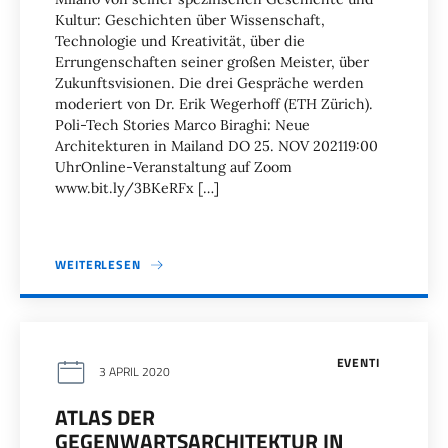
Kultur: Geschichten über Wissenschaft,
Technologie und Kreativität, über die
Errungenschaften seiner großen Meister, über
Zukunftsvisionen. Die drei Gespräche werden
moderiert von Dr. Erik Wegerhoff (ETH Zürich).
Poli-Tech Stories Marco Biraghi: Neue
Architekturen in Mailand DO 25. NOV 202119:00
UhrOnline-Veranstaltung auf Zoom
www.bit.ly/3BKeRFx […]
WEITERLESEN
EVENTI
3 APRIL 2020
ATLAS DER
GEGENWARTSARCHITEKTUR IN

==

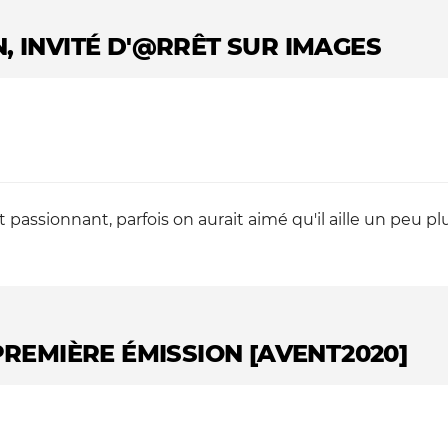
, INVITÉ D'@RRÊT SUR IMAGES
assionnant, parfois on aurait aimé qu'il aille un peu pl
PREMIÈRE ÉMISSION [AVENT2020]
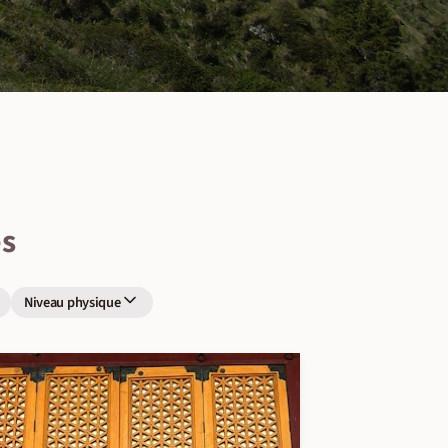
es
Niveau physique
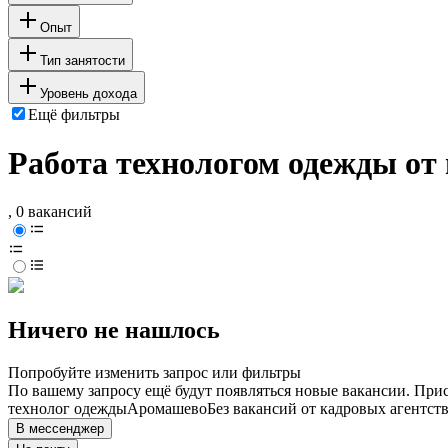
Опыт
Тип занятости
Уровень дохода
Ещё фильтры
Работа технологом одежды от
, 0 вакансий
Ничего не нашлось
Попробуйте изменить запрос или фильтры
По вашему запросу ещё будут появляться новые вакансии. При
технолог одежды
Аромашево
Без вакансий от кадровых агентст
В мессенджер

**WORK INSTRUCTIONS**
Write out exactly the lines above from the line with "Kultur: Geschichten über" through the line with "GEGENWARTSARCHITEKTUR IN", both of them included, and leave out all other lines.

**ANSWER SPACE**
Kultur: Geschichten über Wissenschaft,
Technologie und Kreativität, über die
Errungenschaften seiner großen Meister, über
Zukunftsvisionen. Die drei Gespräche werden
moderiert von Dr. Erik Wegerhoff (ETH Zürich).
Poli-Tech Stories Marco Biraghi: Neue
Architekturen in Mailand DO 25. NOV 202119:00
UhrOnline-Veranstaltung auf Zoom
www.bit.ly/3BKeRFx […]
WEITERLESEN
EVENTI
3 APRIL 2020
ATLAS DER
GEGENWARTSARCHITEKTUR IN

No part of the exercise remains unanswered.